3 pp. of a bifolium. Octavo. Dated Égreville (S[eine]. et Marne), France, August 19, 1902. In French (with translation).
Raoul Gunsbourg, director of the Opéra de Monte-Carlo, has told Massenet that his correspondent, most probably the tenor Francesco Tamagno, will participate in a production of Hérodiade the following March. Massenet hopes the star-studded cast, which includes Emma Calvé, Blanche Deschampes-Jéhin, and Maurice Renaud, will sing in French; he coaxes Tamagno to do the same.
"It is my dream that our friends Mlle. Calvé, Mme. Deschamps-Jéhin, Mr. Renaud sing in French--thus, I beg you, as a personal service, to sing in French as well... You can absolutely do it, and it will be so interesting, so successful!"
Slightly soiled; creased at folds; green pencilled lines around the sender's address to upper right portion of first page.
Tamagno (1850-1905) was the foremost heroic tenor of his time. After his first appearance at La Scala, in 1877, he created the title roles in Verdi's Don Carlos (1878) and Othello (1887), among other operas. Although Tamagno usually sang French grand operas in Italian, he did indeed make an exception for the 1903 Monte Carlo production of Hérodiade.

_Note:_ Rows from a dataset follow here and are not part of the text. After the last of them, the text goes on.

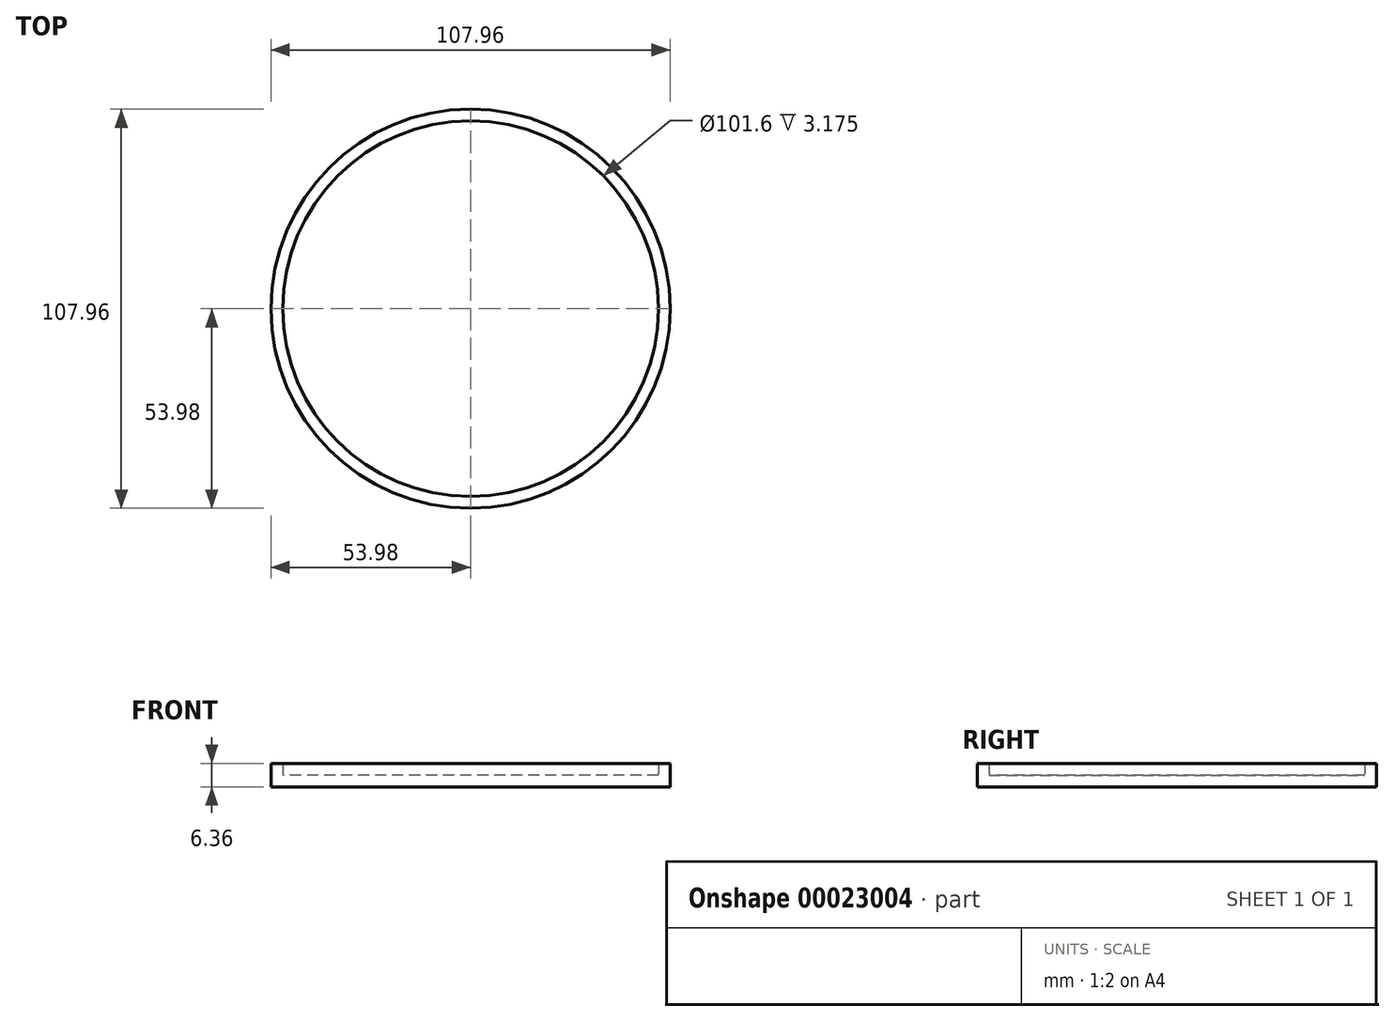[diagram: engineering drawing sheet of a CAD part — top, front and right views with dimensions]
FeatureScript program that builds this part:
annotation { "Feature Type Name" : "Feature", "Feature Type Description" : "" }
export const myFeature = defineFeature(function(context is Context, id is Id, definition is map)
    precondition{}
    {
        {
            var Q0;
            Q0=qCreatedBy(makeId("Top.planeOp"),FACE);
            var sketch = newSketch(context, id + "F0", { "sketchPlane" : qUnion([Q0])});
            skCircle(sketch, "E0", {"center": v(0, 0) * mm, "radius": 50.8 * mm});
            skCircle(sketch, "E1", {"center": v(0, 0) * mm, "radius": 53.97 * mm});
            skSolve(sketch);
        }
        {
            var Q0;
            Q0=makeQuery(id+"F0.imprint","IMPRINT",FACE,{"disambiguationData":[TD([[makeQuery(id+"F0.imprint","IMPRINT",EDGE,{"derivedFrom":sQuery(id+"F0.wireOp",EDGE,"E0")}),-1.0]])]});
            extrude(context, id + "F1", {"entities" : qUnion([Q0]), "depth" : 3.17 * mm});
        }
        {
            var Q0;
            Q0=makeQuery(id+"F1.opExtrude","CAP_FACE",FACE,{"disambiguationData":[OSD([sQuery(id+"F0.wireOp",EDGE,"E0"),sQuery(id+"F0.wireOp",EDGE,"E1")])],"isStart":true});
            var sketch = newSketch(context, id + "F2", { "sketchPlane" : qUnion([Q0])});
            skCircle(sketch, "E2.0", {"center": v(0, 0) * mm, "radius": 53.97 * mm});
            skSolve(sketch);
        }
        {
            var Q0;
            Q0 = qSketchRegion(id + "F2", true);
            extrude(context, id + "F3", {"entities" : qUnion([Q0]), "operationType" : NewBodyOperationType.ADD, "depth" : 3.17 * mm});
        }
    });
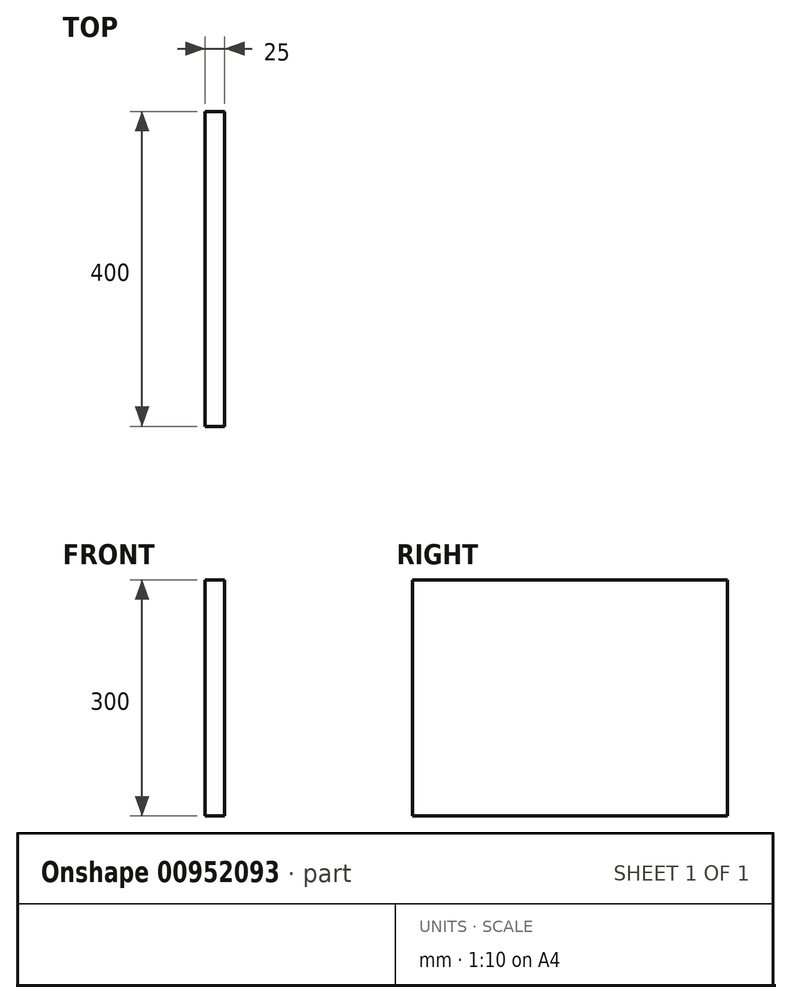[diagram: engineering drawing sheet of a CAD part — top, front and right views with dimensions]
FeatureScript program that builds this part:
annotation { "Feature Type Name" : "Feature", "Feature Type Description" : "" }
export const myFeature = defineFeature(function(context is Context, id is Id, definition is map)
    precondition{}
    {
        {
            var Q0;
            Q0=qCreatedBy(makeId("Right.planeOp"),FACE);
            var sketch = newSketch(context, id + "F0", { "sketchPlane" : qUnion([Q0])});
            skLineSegment(sketch, "E0.bottom", {"start": v(200, 150) * mm, "end": v(-200, 150) * mm});
            skLineSegment(sketch, "E0.top", {"start": v(200, -150) * mm, "end": v(-200, -150) * mm});
            skLineSegment(sketch, "E0.left", {"start": v(200, 150) * mm, "end": v(200, -150) * mm});
            skLineSegment(sketch, "E0.right", {"start": v(-200, 150) * mm, "end": v(-200, -150) * mm});
            skPoint(sketch, "E0.middle", {"position": v(0, 0) * mm});
            skSolve(sketch);
        }
        {
            var Q0;
            Q0=makeQuery(id+"F0.imprint","IMPRINT",FACE,{"disambiguationData":[TD([[makeQuery(id+"F0.imprint","IMPRINT",EDGE,{"derivedFrom":sQuery(id+"F0.wireOp",EDGE,"E0.bottom")}),1.0]])]});
            extrude(context, id + "F1", {"entities" : qUnion([Q0]), "depth" : 25 * mm, "offsetDistance" : 25 * mm});
        }
    });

Premiered at the Théâtre de la Monnaie in Brussels on December 19, 1881, Hérodiade is generally regarded as the best of Massenet's three attempts at traditional grand opera. The work's strength lies in "familiar Massenet territory: erotic obsession," particularly in the musical characterization of Herod. Until the turn of the century, the opera was staged frequently on both sides of the Atlantic. In part because its five leading roles are rewarding to star singers, it has never fallen out of the repertory. Rodney Milnes in Grove Music Online.